I have nothing good to say about Emergency Dog Clinics. :smmadder: Caddy experienced uterine dystocia . As an RN you will remember when this happens the uterus doesn't help the mother move the baby through the canal with her contractions. Some people believe in Calcium to increase the contractions. I go through this almost every time with my girl Jassmine. She and I work together to get her last puppy out. I sqeeze her sides and move my hands down her body as she pushes and together we move the baby to the opening. 
Delivering puppies isn't the same as delivering babies. People only have one uterus and dogs have two and the horns connect and the puppy can miss the vaginal opening and go into the second horn. It sounds like your vet is a very good vet. Too bad he doesn't do on call sometimes for good clients. 
I am sure you are glad that Dian was able to help you with the delivery. Hats off to Dian. :aktion033: I am glad Dian was there for you. I don't care how many times I have had puppies the deliveries are never the same. :smpullhair: 
No the emergency doctor would not have saved the baby. It sounds like it was disconnected from the uterine wall and would not have survived. Did the amniotic fluid change to this color, but darker? That color tells you that the puppy has lost oxygenation. Very seldom do the puppies survive when the amniotic fluid changes to this color. Stacy you did a great job. :grouphug: 
CONGRATULATIONS ON YOUR NEW PUPPIES!!!! :chili:


----------



## Kara

Oh so sorry to hear about the fourth little boy, but its great to hear that Caddy is home and her and Puppies are doing well. The photos were all so GORGEOUS. Absolutely cant wait for more. Give them all a big kiss for me.


----------



## Harley & Dakotas Mum

Well done Stacy & hubby too! And congratulations Caddy!!

I'm just so happy Caddy is doing well, those boys are adorable, and I hope everything continues to go well.

Yay Caddy!! I'm thrilled you are OK!!! :aktion033: as I'm so very sure your mum is too!

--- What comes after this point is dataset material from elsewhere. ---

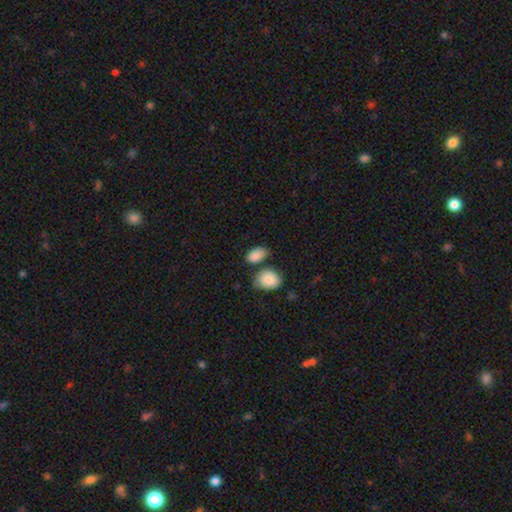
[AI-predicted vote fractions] smooth_or_featured: smooth (p=0.87) [alt: star or artifact p=0.07]
how_rounded: in between (p=0.89) [alt: round p=0.09]
merging: none (p=0.61) [alt: minor disturbance p=0.19]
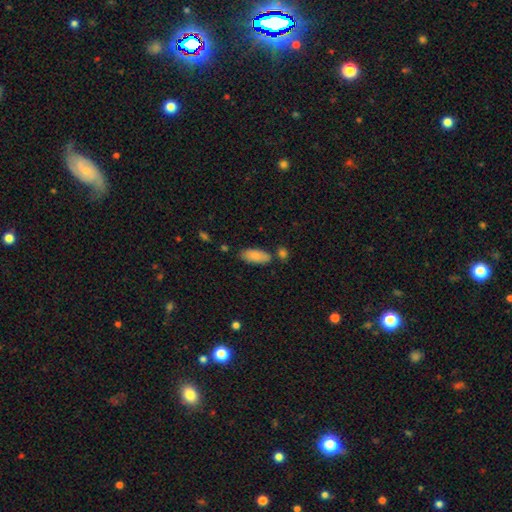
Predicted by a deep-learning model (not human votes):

I know how special you are to her, and I'm just glad you are home with her & your boys now :wub:


----------



## Scoobydoo

Stacy, thank you for sharing such beautiful pictures, Caddy is a great little mummy, I am so pleased she is happy,well and at home with her babies, you did a great job for her :grouphug:


----------



## MySugarBaby

Congrats on the four little boys!! :aktion033: You and Caddy did a great job!!

I bet you are exhausted. I loved the pictures, Caddy looks like a great mom and the babies are so adorable :wub: !!


----------



## MalteseMum

Wowowow!
You are so lucky.
We have considered (once) breeding Chloe thinking she would of gotten bigger by now and such but she has a baby body and we cant even imagine babies being inside of her teeny tiny self, and after reading this, I see it isn't even worth considering. Congrats!
Your pups are really really cutee! And Caddy is looking gorgeous as always!
Sending you guys some sleeping Zzz's!:brownbag:


----------



## k/c mom

> Everyone looks BEAUTIFUL :wub: . I could NEVER breed , I'd be a snivelling mess . :grouphug: and kisses for my Godchildren . Sarah[/B]


But you're so lucky that your fiance is a vet!! How fab is that!!

Stacy, I was so very glad to get your report this morning and the pictures are just so heart warming. Thank you so very much for keeping us up to date on everything. We're all in this with you, as much as we can be. :grouphug:


----------



## robin

Beautiful pics Stacy. So glad the family is back together and that they are all doing so well. Precious pictures of a precious family. :grouphug:


----------



## 2maltese4me

<span style="font-family:eras light itc">Awww, so glad she is home and everyone is reunited. Caddy is one beautiful Maltese...I'm sure her boys will be just as gorgeous!!!!</span> :wub:


----------



## The A Team

Love the pictures! Thanks for keeping us updated.


----------



## vjw

:wub: The pictures of Caddy and puppies just melts my heart. I'm so happy Caddy and the three boy pups are doing okay. You've been through a lot in the past couple of days, so try to get some rest. :grouphug:


----------



## daisyg

I'm so happy that caddy is A OK! 

Her puppies are so adorable and so is she just look at the face! 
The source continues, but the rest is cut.